Evaluating Animal Models of Depression
A variety of methods can be used to recapitulate many of the core symptoms of major depressive disorder in animals. These animal models can be evaluated based on their face validity, construct validity, and predictive validity (Krishnan and Nestler 2011). Face validity refers to how well the animal model mimics aspects of the human disorder and can be assessed by testing for common endophenotypes. Construct validity evaluates how well the model shares a similar set of causes with the human disorder, while predictive validity assesses whether the treatments that are effective for depression in humans can also reverse the depression-like symptoms in the animals.
Stress-based depression models
The learned helplessness model is based on the observation that following repeated exposure to an uncontrollable, inescapable stressor, such as an electrical shock, animals will subsequently fail to try to escape the shocks when presented with an escape route (Maier and Seligman 2016). Animals exposed to this procedure can also develop symptoms associated with depression, such as weight loss and sleep alterations. This model is considered an acute stress model, as some of its effects can be produced within one day.
Other models rely on longer-term stressors. The chronic unpredictable stress model involves the random, intermittent administration of stressors that change periodically, preventing the animal from adapting to any particular stressor (Krishnan and Nestler, 2011). Some examples of these stressors include predator odor exposure, overnight light exposure, wet cage bedding, and physical restraint. Several weeks of chronic unpredictable stress produce depression-like symptoms in the animals. Another long-term stress model is the social defeat model, in which a male rodent is introduced to the home cage of older, larger aggressor animal. Repeated physical subordination causes stress-susceptible animals to develop a depression-like syndrome over the course of several weeks.

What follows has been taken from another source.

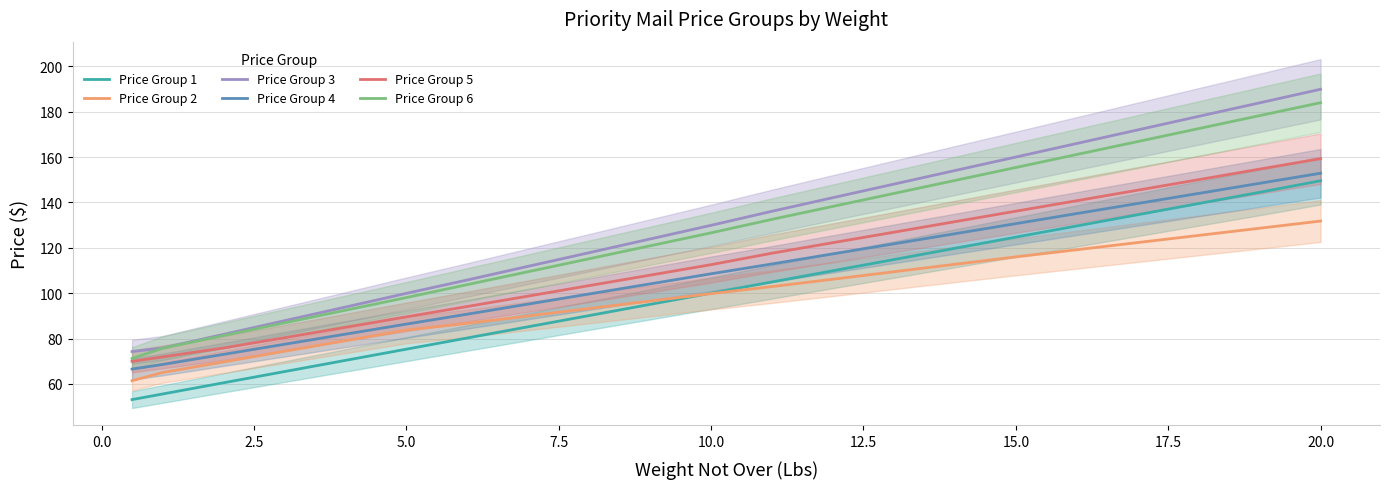

How many lines are shown in the chart?

6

While a number of other models for depression exist, including genetic models, olfactory bulbectomy, and early maternal deprivation, stress-induced depression models are some of the most widely used. They exhibit strong face validity, sharing many phenotypic outcomes with depression. They share a common etiology with depression, as the disorder often develops following periods of extreme or chronic stress. Further, these stress-induced syndromes are at least partially reversible by the administration of antidepressant medications. These and other animal models of depression will continue to be important tools in the search for new and more effective depression treatments.
See our article on depression testing in rodents for more on this.
- Gould TD, Gottesman II. (2006) Psychiatric endophenotypes and the development of valid animal models. Genes Brain Behav. 5(2):113-9.
- Willner P, Towell A, Sampson D, Sophokleous S, Muscat R. (1987) Reduction of sucrose preference by chronic unpredictable mild stress, and its restoration by a tricyclic antidepressant. Psychopharmacology (Berl). 93(3):358-64.
- Carlezon WA Jr, Chartoff EH. (2007) Intracranial self-stimulation (ICSS) in rodents to study the neurobiology of motivation. Nat Protoc. 2(11):2987-95.
- Le Dantec Y, Hache G, Guilloux JP, Guiard BP, David DJ, Adrien J, Escourrou P. (2014) NREM sleep hypersomnia and reduced sleep/wake continuity in a neuroendocrine mouse model of anxiety/depression based on chronic corticosterone administration. 274:357-68.
- Castagne V, Moser P, Roux S, Porsolt RD. (2011) Rodent models of depression: forced swim and tail suspension behavioral despair tests in rats and mice. Curr Protoc Neurosci. Chapter 8:Unit 8.10A.
- Bailey KR, Crawley IN. (2009) Anxiety-Related Behaviors in Mice. Methods of Behavior Analysis in Neuroscience. 2nd edition. Chapter 5.
- Deacon RM. (2013) The successive alleys test of anxiety in mice and rats. J Vis Exp. (76).
- Krishnan V, Nestler EJ. (2011) Animal models of depression: molecular perspectives. Curr Top Behav Neurosci. 7:121-47.
- Maier SF, Seligman ME. (2016) Learned helplessness at fifty: Insights from neuroscience. Psychol Rev. 123(4):349-67.